Longe da cidade, eles apreciam as
estrelas depois de muito tempo.
Agora, houve duas coisas que realmente me irritaram em Abominável.  A primeira é que os moleques e o yeti passam dias sem comer nada, subindo montanha, fugindo dos vilões e por aí vai, sem perder a energia.   Se você viu o trailer deve lembrar da cena com mirtilos, é a única vez em que eles comem.  Depois, há uma única cena de Peng reclamando de fome e nada mais que isso.

Já o yeti, ainda que alguém queira argumentar que a magia lhe tirava a fome, estava faminto enquanto escondido no terraço do prédio de Yi.  A menina, que recusava comer, passa a encher a bolsa com os bao (pãozinho recheado) que sua avó preparava, para alimentar Everest.  Agora, depois, quando começa a se agastar da cidade grande e do laboratório de onde fugiu, o yeti parece não precisar mais comer, mas e as crianças?

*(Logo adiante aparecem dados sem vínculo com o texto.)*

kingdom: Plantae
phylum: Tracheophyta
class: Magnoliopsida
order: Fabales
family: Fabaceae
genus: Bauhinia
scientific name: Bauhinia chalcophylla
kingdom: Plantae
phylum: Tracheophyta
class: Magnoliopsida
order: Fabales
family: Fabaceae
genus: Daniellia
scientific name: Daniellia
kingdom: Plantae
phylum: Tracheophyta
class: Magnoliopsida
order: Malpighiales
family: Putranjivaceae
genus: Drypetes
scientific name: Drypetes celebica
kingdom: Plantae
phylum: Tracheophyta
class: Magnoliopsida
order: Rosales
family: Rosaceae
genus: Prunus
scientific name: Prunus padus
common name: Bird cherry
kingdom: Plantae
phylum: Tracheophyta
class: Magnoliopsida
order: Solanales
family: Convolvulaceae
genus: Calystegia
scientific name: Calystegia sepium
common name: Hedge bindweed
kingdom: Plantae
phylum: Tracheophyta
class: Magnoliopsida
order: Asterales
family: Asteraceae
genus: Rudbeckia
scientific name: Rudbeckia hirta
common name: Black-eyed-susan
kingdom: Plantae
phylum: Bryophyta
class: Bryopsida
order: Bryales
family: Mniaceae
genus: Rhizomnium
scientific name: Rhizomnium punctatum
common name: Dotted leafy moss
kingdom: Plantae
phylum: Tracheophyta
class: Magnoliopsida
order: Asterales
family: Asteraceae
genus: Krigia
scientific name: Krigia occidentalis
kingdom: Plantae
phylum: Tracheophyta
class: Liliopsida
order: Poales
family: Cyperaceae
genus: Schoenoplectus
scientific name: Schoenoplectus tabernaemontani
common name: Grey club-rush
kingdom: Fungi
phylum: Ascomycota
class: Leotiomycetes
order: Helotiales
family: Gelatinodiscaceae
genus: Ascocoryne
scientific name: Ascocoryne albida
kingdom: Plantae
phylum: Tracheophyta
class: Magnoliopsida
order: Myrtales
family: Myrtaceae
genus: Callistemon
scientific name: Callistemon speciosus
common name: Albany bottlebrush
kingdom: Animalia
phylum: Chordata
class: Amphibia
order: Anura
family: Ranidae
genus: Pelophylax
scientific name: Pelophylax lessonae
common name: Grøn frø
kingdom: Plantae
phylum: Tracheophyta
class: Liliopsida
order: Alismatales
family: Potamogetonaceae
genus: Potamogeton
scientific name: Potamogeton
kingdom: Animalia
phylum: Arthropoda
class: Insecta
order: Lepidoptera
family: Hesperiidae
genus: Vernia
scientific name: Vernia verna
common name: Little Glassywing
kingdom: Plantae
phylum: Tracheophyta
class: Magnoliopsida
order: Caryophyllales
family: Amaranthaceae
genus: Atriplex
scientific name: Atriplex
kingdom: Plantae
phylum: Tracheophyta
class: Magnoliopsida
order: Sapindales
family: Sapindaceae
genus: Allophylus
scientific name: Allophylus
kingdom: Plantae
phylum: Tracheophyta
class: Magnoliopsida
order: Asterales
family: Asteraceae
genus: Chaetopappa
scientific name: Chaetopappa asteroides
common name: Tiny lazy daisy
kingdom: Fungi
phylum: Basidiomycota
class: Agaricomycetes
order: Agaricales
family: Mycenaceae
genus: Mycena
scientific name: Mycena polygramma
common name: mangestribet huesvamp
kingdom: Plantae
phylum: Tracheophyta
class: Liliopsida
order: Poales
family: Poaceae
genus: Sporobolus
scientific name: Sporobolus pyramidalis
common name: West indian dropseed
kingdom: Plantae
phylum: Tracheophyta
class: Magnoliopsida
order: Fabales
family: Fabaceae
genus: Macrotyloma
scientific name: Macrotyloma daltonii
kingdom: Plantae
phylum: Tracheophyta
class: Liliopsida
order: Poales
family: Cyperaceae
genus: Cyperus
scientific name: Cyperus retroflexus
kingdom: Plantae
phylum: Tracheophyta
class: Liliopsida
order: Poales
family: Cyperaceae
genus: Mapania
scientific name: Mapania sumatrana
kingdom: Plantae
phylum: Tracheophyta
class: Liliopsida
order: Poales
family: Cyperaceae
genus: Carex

Os valores familiares são restaurados.
O outro problema são as roupinhas leves subindo a montanha. Só bem lá no final, eles recebem roupas mais quentes, mas, ainda assim, é coisa muito leve para subir o Everest, fora que tudo acontece bem rápido.  Não estou pedindo realismo, mas os japoneses ou mesmo a Disney não fariam melhor. Por exemplo, Ana troca de roupa para ir atrás da irmã na montanha e essa necessidade de se proteger do frio recebe a atenção devida em Frozen.  Em Abominável, isso passa meio batido.

Acredito que Abominável entre na seleção final do Oscar, é um desenho bonito visualmente, aquece nosso coração com suas sequências poéticas e a ênfase na restauração da família e da amizade e outros valores perdidos, nesse caso, usando o vilão.  A jornada do filme não é somente do yeti, mas é uma jornada de restauração interior de Yi, além de um passeio por belas paisagens da China.  Agora, o filme poderia ter um roteiro mais robusto.  

Yi volta a ser capaz de ver a beleza no mundo
e em si mesma e de criar beleza, também.
Não acredito que vai ganhar o Oscar, vai pegar coisas como Frozen 2 pela frente, mas tirou de Downton Abbey, que tinha derrotado Rambo na semana de estreia dos dois, o primeiro lugar nas bilheterias dos EUA.  Enfim, o filme estreou primeiro aqui e, duas semanas mais tarde nos Estados Unidos.